Illinois-based Kimball Hill Homes disclosed yesterday that it would exit the Florida market, its smallest, over the next 10 months. The builder has committed to completing and delivering all of the homes it has under construction in that market by Dec. 31, and will meet its warranty obligations on its homes there. Kimball Hill's decision is one more piece in an evolving strategy to restructure its operations and avoid having to seek bankruptcy protection from its lenders.
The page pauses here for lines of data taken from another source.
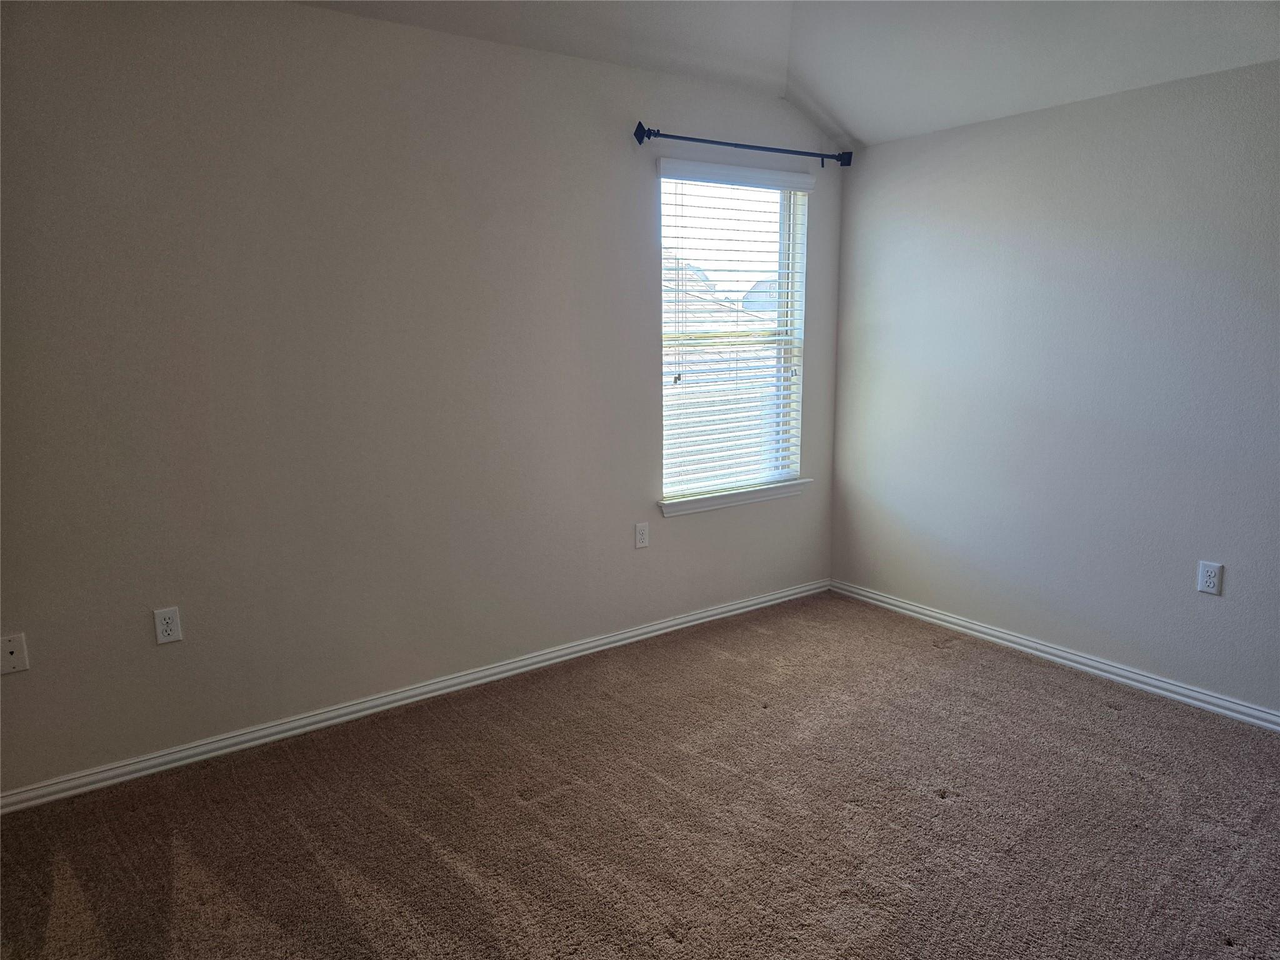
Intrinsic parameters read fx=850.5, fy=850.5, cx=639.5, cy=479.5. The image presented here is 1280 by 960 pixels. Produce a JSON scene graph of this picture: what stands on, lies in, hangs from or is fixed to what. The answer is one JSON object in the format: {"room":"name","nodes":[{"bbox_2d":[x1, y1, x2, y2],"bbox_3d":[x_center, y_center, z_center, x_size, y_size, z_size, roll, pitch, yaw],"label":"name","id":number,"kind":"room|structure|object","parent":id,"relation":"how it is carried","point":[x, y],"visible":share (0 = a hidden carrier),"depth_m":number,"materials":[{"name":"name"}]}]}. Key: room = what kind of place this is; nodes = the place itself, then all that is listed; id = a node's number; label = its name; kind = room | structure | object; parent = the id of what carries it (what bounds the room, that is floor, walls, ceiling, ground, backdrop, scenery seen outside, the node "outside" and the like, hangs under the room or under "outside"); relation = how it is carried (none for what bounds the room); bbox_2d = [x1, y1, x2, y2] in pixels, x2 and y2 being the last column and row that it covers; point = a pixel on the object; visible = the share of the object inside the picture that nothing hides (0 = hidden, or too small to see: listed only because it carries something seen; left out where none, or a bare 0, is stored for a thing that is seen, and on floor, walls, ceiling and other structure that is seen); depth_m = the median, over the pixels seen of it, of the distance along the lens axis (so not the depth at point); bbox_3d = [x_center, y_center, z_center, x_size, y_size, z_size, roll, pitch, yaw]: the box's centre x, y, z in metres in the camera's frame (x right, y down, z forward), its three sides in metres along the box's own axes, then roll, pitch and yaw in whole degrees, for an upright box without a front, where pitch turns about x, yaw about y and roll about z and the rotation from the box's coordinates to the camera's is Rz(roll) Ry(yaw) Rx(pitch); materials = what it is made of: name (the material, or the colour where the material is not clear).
{"room":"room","nodes":[
{"label":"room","id":0,"kind":"room"},
{"bbox_2d":[0,0,843,796],"bbox_3d":[-0.729,-0.405,3.315,4.438,2.528,0.161,-8,12,-35],"label":"left wall","id":1,"kind":"structure","parent":0,"point":[435,36],"depth_m":2.96,"materials":[{"name":"paint"}]},
{"bbox_2d":[0,633,29,673],"bbox_3d":[-1.870,0.518,2.531,0.072,0.116,0.015,-8,12,-35],"label":"wall plate","id":2,"kind":"object","parent":1,"relation":"attached to","point":[12,644],"visible":0.99,"depth_m":2.53,"materials":[{"name":"white plastic"}]},
{"bbox_2d":[152,605,182,644],"bbox_3d":[-1.544,0.475,2.780,0.072,0.116,0.008,-8,12,-35],"label":"wall socket","id":3,"kind":"object","parent":1,"relation":"attached to","point":[170,619],"visible":0.99,"depth_m":2.78,"materials":[{"name":"white plastic"}]},
{"bbox_2d":[0,579,825,814],"bbox_3d":[-0.586,0.798,3.528,4.072,0.072,0.016,-8,12,-35],"label":"baseboard","id":4,"kind":"structure","parent":1,"relation":"attached to","point":[769,598],"depth_m":3.18,"materials":[{"name":"white paint"}]},
{"bbox_2d":[633,521,649,548],"bbox_3d":[0.009,0.253,3.882,0.072,0.116,0.008,-8,12,-35],"label":"wall socket","id":5,"kind":"object","parent":1,"relation":"attached to","point":[642,536],"visible":0.98,"depth_m":3.88,"materials":[{"name":"white plastic"}]},
{"bbox_2d":[658,163,809,501],"bbox_3d":[0.428,-0.698,4.153,0.927,1.521,0.086,-8,12,-35],"label":"window","id":6,"kind":"structure","parent":1,"relation":"in","point":[790,256],"depth_m":4.19,"materials":[{"name":"white plastic"}]},
{"bbox_2d":[658,478,811,516],"bbox_3d":[0.477,0.081,4.206,0.961,0.071,0.102,-8,12,-35],"label":"window sill","id":7,"kind":"structure","parent":1,"relation":"attached to","point":[775,493],"depth_m":4.15,"materials":[{"name":"white paint"}]},
{"bbox_2d":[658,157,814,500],"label":"window blind","id":8,"kind":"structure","parent":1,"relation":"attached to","point":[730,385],"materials":[{"name":"white plastic"}]},
{"bbox_2d":[632,123,851,166],"bbox_3d":[0.496,-1.502,3.853,1.292,0.078,0.112,-8,12,-35],"label":"curtain rod","id":9,"kind":"object","parent":1,"relation":"attached to","point":[727,144],"visible":0.98,"depth_m":3.76,"materials":[{"name":"black metal"}]},
{"bbox_2d":[0,591,1279,959],"bbox_3d":[0.350,1.200,1.702,4.757,0.104,4.288,-8,12,-35],"label":"carpet floor","id":10,"kind":"structure","parent":0,"point":[918,807],"depth_m":2.50,"materials":[{"name":"brown carpet"}]},
{"bbox_2d":[300,0,1279,149],"bbox_3d":[0.341,-1.387,1.581,4.487,0.334,3.846,-8,12,-35],"label":"ceiling","id":11,"kind":"structure","parent":0,"point":[859,135],"depth_m":3.17,"materials":[{"name":"white paint"}]},
{"bbox_2d":[827,56,1279,716],"bbox_3d":[2.211,-0.291,3.007,0.164,2.351,3.945,-8,12,-35],"label":"right wall","id":12,"kind":"structure","parent":0,"point":[884,149],"depth_m":3.45,"materials":[{"name":"paint"}]},
{"bbox_2d":[829,579,1279,731],"bbox_3d":[2.130,0.833,3.164,0.016,0.074,3.762,-8,12,-35],"label":"baseboard","id":13,"kind":"structure","parent":12,"relation":"attached to","point":[880,598],"depth_m":3.56,"materials":[{"name":"white paint"}]},
{"bbox_2d":[1196,560,1223,595],"bbox_3d":[2.090,0.360,3.118,0.008,0.117,0.072,-8,12,-35],"label":"wall socket","id":14,"kind":"object","parent":12,"relation":"attached to","point":[1212,579],"visible":0.99,"depth_m":3.12,"materials":[{"name":"white plastic"}]},
{"label":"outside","id":15,"kind":"structure","parent":0,"visible":0},
{"bbox_2d":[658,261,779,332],"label":"house","id":16,"kind":"structure","parent":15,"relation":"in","point":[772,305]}
]}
In the three months ending Dec. 31, 2007, Kimball Hill's revenue in Florida fell 44.9 percent to $13.2 million, and it lost $9 million there over the last six months of 2007. The builder had $50.9 million in assets in Florida in the quarter, down 13.3 percent from the same period a year earlier. It reported having 62 net orders, and a 72-unit backlog valued at $13.3 million. Its gross margins on sales in that market were only 7.9 percent, as the quarterly average selling price in Florida declined by $113,000. The company stated in yesterday's SEC filing that it could no longer compete in Florida.
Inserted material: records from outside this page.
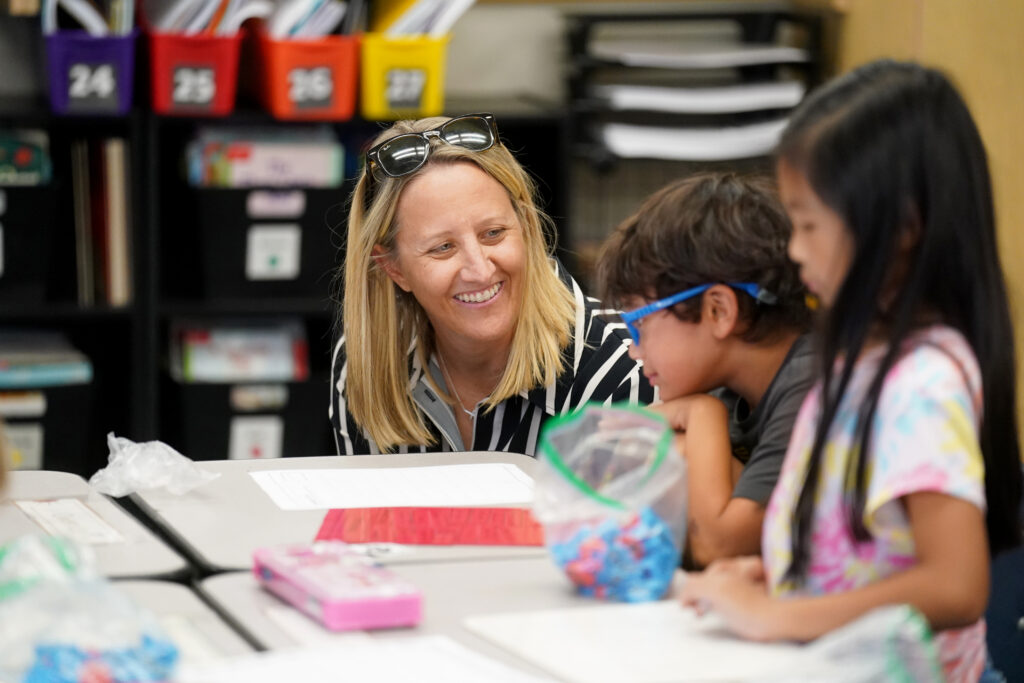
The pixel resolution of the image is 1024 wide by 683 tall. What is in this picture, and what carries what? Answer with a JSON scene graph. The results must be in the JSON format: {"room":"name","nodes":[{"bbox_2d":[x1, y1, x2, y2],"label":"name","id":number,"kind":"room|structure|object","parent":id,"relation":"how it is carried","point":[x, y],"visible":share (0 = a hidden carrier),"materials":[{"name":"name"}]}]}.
{"room":"classroom","nodes":[
{"label":"classroom","id":0,"kind":"room"},
{"bbox_2d":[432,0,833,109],"label":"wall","id":1,"kind":"structure","parent":0,"point":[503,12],"materials":[{"name":"paint"}]},
{"bbox_2d":[561,6,823,166],"label":"paper tray","id":2,"kind":"object","parent":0,"point":[574,44],"visible":0.61,"materials":[{"name":"black plastic"}]},
{"bbox_2d":[601,122,784,159],"label":"paper stack","id":3,"kind":"object","parent":2,"relation":"in","point":[652,138],"visible":0.61,"materials":[{"name":"white paper"}]},
{"bbox_2d":[588,42,809,66],"label":"paper stack","id":4,"kind":"object","parent":2,"relation":"in","point":[642,56],"visible":0.87,"materials":[{"name":"paper"}]},
{"bbox_2d":[600,82,804,110],"label":"paper stack","id":5,"kind":"object","parent":2,"relation":"in","point":[626,96],"visible":0.77,"materials":[{"name":"white paper"}]},
{"bbox_2d":[833,0,1023,443],"label":"wall","id":6,"kind":"structure","parent":0,"point":[928,10],"materials":[{"name":"wood"}]},
{"label":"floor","id":7,"kind":"structure","parent":0,"visible":0},
{"bbox_2d":[0,467,195,583],"label":"desk","id":8,"kind":"object","parent":7,"relation":"on","point":[61,494],"visible":0.44,"materials":[{"name":"grey laminate"}]},
{"bbox_2d":[14,498,126,545],"label":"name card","id":9,"kind":"object","parent":8,"relation":"on","point":[39,518],"visible":0.93,"materials":[{"name":"white paper"}]},
{"bbox_2d":[108,577,259,660],"label":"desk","id":10,"kind":"object","parent":7,"relation":"on","point":[141,594],"visible":0.33,"materials":[{"name":"grey laminate"}]},
{"bbox_2d":[0,531,180,682],"label":"plastic bag","id":11,"kind":"object","parent":10,"relation":"on","point":[25,596],"visible":0.96,"materials":[{"name":"plastic"}]},
{"bbox_2d":[22,631,178,682],"label":"plastic toy pieces","id":12,"kind":"object","parent":11,"relation":"in","point":[37,668],"visible":0.66,"materials":[{"name":"blue plastic"}]},
{"bbox_2d":[0,96,570,469],"label":"bookshelf","id":13,"kind":"object","parent":7,"relation":"on","point":[97,365],"visible":0.4,"materials":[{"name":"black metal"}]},
{"bbox_2d":[0,179,59,305],"label":"black bin","id":14,"kind":"object","parent":13,"relation":"in","point":[7,263],"visible":0.9,"materials":[{"name":"black"}]},
{"bbox_2d":[0,128,50,185],"label":"book","id":15,"kind":"object","parent":14,"relation":"in","point":[23,160],"visible":0.89,"materials":[{"name":"paper"}]},
{"bbox_2d":[0,378,99,473],"label":"black bin","id":16,"kind":"object","parent":13,"relation":"in","point":[41,425],"visible":0.66,"materials":[{"name":"black plastic"}]},
{"bbox_2d":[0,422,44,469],"label":"label","id":17,"kind":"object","parent":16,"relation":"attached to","point":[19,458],"visible":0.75,"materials":[{"name":"white paper"}]},
{"bbox_2d":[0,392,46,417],"label":"label","id":18,"kind":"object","parent":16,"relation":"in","point":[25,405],"visible":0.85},
{"bbox_2d":[0,330,91,388],"label":"book stack","id":19,"kind":"object","parent":16,"relation":"in","point":[3,365],"visible":0.94,"materials":[{"name":"blue paper"}]},
{"bbox_2d":[43,27,138,115],"label":"bin","id":20,"kind":"object","parent":13,"relation":"on","point":[123,96],"visible":0.79,"materials":[{"name":"purple plastic"}]},
{"bbox_2d":[42,0,135,33],"label":"book","id":21,"kind":"object","parent":20,"relation":"in","point":[95,24],"visible":0.34,"materials":[{"name":"paper"}]},
{"bbox_2d":[74,138,131,306],"label":"book row","id":22,"kind":"object","parent":13,"relation":"in","point":[115,156],"visible":0.79,"materials":[{"name":"paper"}]},
{"bbox_2d":[143,29,243,117],"label":"red bin","id":23,"kind":"object","parent":13,"relation":"on","point":[173,96],"visible":0.82,"materials":[{"name":"red plastic"}]},
{"bbox_2d":[148,0,272,32],"label":"book stack","id":24,"kind":"object","parent":23,"relation":"in","point":[199,24],"visible":0.32,"materials":[{"name":"paper"}]},
{"bbox_2d":[165,373,323,461],"label":"black bin","id":25,"kind":"object","parent":13,"relation":"in","point":[213,435],"visible":0.54,"materials":[{"name":"black plastic"}]},
{"bbox_2d":[174,319,307,381],"label":"book row","id":26,"kind":"object","parent":25,"relation":"in","point":[193,359],"visible":0.7,"materials":[{"name":"paper"}]},
{"bbox_2d":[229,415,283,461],"label":"label","id":27,"kind":"object","parent":25,"relation":"attached to","point":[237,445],"visible":0.83,"materials":[{"name":"white paper"}]},
{"bbox_2d":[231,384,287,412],"label":"label","id":28,"kind":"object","parent":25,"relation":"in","point":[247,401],"visible":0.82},
{"bbox_2d":[173,180,345,301],"label":"black bin","id":29,"kind":"object","parent":13,"relation":"in","point":[301,261],"visible":0.77,"materials":[{"name":"black plastic"}]},
{"bbox_2d":[185,124,343,188],"label":"book","id":30,"kind":"object","parent":29,"relation":"in","point":[237,152],"visible":0.66,"materials":[{"name":"paper"}]},
{"bbox_2d":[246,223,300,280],"label":"white label","id":31,"kind":"object","parent":29,"relation":"attached to","point":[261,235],"visible":0.98,"materials":[{"name":"white paper"}]},
{"bbox_2d":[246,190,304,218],"label":"label","id":32,"kind":"object","parent":29,"relation":"attached to","point":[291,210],"visible":0.97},
{"bbox_2d":[252,32,360,121],"label":"bin","id":33,"kind":"object","parent":13,"relation":"on","point":[333,94],"visible":0.85,"materials":[{"name":"orange plastic"}]},
{"bbox_2d":[261,0,352,38],"label":"book","id":34,"kind":"object","parent":33,"relation":"in","point":[283,24],"visible":0.37,"materials":[{"name":"paper"}]},
{"bbox_2d":[359,33,450,120],"label":"yellow bin","id":35,"kind":"object","parent":13,"relation":"on","point":[429,108],"visible":0.73,"materials":[{"name":"yellow plastic"}]},
{"bbox_2d":[371,0,476,35],"label":"book","id":36,"kind":"object","parent":35,"relation":"in","point":[409,24],"visible":0.4,"materials":[{"name":"paper"}]},
{"bbox_2d":[110,449,556,575],"label":"desk","id":37,"kind":"object","parent":7,"relation":"on","point":[291,516],"visible":0.31,"materials":[{"name":"grey laminate"}]},
{"bbox_2d":[90,433,217,497],"label":"plastic bag","id":38,"kind":"object","parent":37,"relation":"on","point":[133,488],"visible":0.99,"materials":[{"name":"clear plastic"}]},
{"bbox_2d":[248,461,535,511],"label":"paper sheet","id":39,"kind":"object","parent":37,"relation":"on","point":[385,472],"visible":0.95,"materials":[{"name":"white paper"}]},
{"bbox_2d":[311,506,544,545],"label":"red paper","id":40,"kind":"object","parent":37,"relation":"on","point":[457,534],"visible":0.9,"materials":[{"name":"red paper"}]},
{"bbox_2d":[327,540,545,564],"label":"name card","id":41,"kind":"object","parent":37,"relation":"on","point":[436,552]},
{"bbox_2d":[327,112,658,458],"label":"woman","id":42,"kind":"object","parent":7,"relation":"on","point":[395,401],"visible":0.66},
{"bbox_2d":[183,550,813,679],"label":"desk","id":43,"kind":"object","parent":7,"relation":"on","point":[249,588],"visible":0.35,"materials":[{"name":"grey laminate"}]},
{"bbox_2d":[252,542,422,630],"label":"pencil case","id":44,"kind":"object","parent":43,"relation":"on","point":[353,602],"visible":0.99,"materials":[{"name":"pink plastic"}]},
{"bbox_2d":[179,635,543,682],"label":"paper","id":45,"kind":"object","parent":43,"relation":"on","point":[409,680],"visible":0.99,"materials":[{"name":"white paper"}]},
{"bbox_2d":[533,400,687,601],"label":"plastic bag","id":46,"kind":"object","parent":43,"relation":"on","point":[564,484],"visible":0.88,"materials":[{"name":"clear plastic"}]},
{"bbox_2d":[552,508,677,603],"label":"plastic toy pieces","id":47,"kind":"object","parent":46,"relation":"in","point":[586,546],"visible":0.65,"materials":[{"name":"blue plastic"}]},
{"bbox_2d":[461,600,808,682],"label":"white paper","id":48,"kind":"object","parent":43,"relation":"on","point":[586,658],"visible":0.88,"materials":[{"name":"white paper"}]},
{"bbox_2d":[759,606,943,682],"label":"plastic bag","id":49,"kind":"object","parent":43,"relation":"on","point":[898,680],"visible":0.98,"materials":[{"name":"plastic"}]},
{"bbox_2d":[594,172,819,574],"label":"child","id":50,"kind":"object","parent":7,"relation":"on","point":[662,239],"visible":0.61},
{"bbox_2d":[678,60,1022,682],"label":"girl","id":51,"kind":"object","parent":7,"relation":"on","point":[898,339],"visible":0.91},
{"bbox_2d":[983,537,1023,682],"label":"chair","id":52,"kind":"object","parent":7,"relation":"on","point":[1022,650],"visible":0.35,"materials":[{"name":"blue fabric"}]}
]}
That filing also disclosed that Kimball Hill would reduce its workforce at its corporate headquarters in Rolling Meadows, Ill., and other locations by 75 positions this week. A company spokesperson, Anita-Marie Laurie, tells BUILDER Online that another 57 employees in Florida will be laid off during the wind-down in that market. The company's SEC filing also stated that the company is providing severance and outplacement assistance to associates whose positions will be eliminated.
Kimball Hill is now focusing its attention on its homebuilding activities in Illinois, Texas, Nevada, and California. Ken Love, its president, told the Chicago Tribune that "no further actions are planned," and that he remains optimistic about the builder pulling itself out of a financial hole that includes being saddled with more than $630 million in liabilities as of Dec. 31, 2007. "Over the next three years, I expect Kimball Hill to survive and be viewed as a winner," Love is quoted as saying.